# [Written task]
Nothing outside the range is wanted. Repeat exactly the lines below from the one with "I decided to" through the one with "bool as std".

# [Supplied data]
+-------+

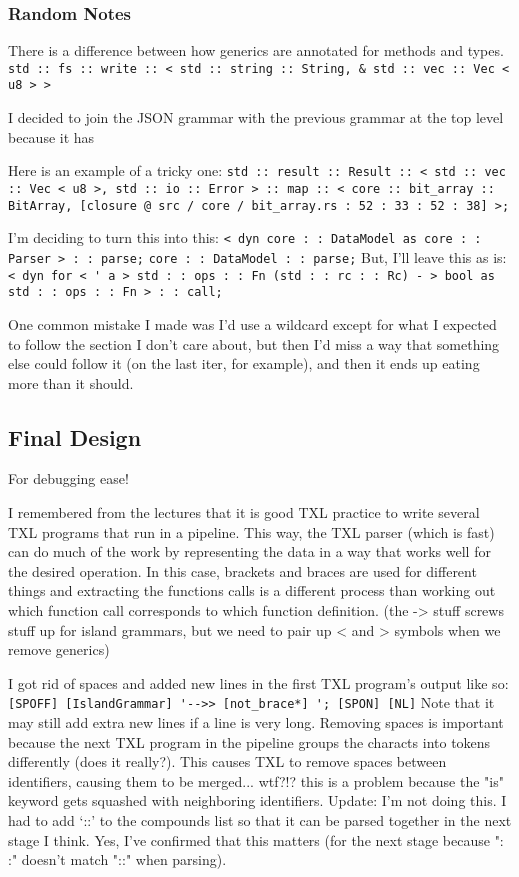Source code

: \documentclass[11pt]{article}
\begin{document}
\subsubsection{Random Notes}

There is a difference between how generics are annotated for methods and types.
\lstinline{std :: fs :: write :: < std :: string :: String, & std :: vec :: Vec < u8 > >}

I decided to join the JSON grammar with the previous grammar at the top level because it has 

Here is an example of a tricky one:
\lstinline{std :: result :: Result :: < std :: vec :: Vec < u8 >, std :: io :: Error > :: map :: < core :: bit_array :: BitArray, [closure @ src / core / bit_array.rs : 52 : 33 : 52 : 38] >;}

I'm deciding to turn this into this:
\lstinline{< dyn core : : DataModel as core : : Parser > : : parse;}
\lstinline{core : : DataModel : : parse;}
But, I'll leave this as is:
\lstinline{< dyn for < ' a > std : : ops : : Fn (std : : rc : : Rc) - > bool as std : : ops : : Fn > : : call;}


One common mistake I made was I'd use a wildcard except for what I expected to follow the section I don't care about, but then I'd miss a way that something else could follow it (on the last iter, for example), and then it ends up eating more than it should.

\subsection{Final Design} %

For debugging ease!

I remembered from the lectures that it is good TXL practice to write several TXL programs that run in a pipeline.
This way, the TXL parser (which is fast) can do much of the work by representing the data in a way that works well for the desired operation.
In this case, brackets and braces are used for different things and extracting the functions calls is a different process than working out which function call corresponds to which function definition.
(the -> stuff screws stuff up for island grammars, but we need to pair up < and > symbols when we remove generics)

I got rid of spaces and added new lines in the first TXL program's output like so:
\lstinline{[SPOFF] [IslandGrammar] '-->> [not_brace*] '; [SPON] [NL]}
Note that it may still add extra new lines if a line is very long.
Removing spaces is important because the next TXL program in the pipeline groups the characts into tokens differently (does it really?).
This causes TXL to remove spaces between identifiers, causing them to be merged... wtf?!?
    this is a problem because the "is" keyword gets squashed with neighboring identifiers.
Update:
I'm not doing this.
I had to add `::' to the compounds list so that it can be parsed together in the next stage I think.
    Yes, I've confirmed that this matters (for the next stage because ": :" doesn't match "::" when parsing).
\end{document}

+-------+

# [Result of the exercise]
I decided to join the JSON grammar with the previous grammar at the top level because it has 

Here is an example of a tricky one:
\lstinline{std :: result :: Result :: < std :: vec :: Vec < u8 >, std :: io :: Error > :: map :: < core :: bit_array :: BitArray, [closure @ src / core / bit_array.rs : 52 : 33 : 52 : 38] >;}

I'm deciding to turn this into this:
\lstinline{< dyn core : : DataModel as core : : Parser > : : parse;}
\lstinline{core : : DataModel : : parse;}
But, I'll leave this as is:
\lstinline{< dyn for < ' a > std : : ops : : Fn (std : : rc : : Rc) - > bool as std : : ops : : Fn > : : call;}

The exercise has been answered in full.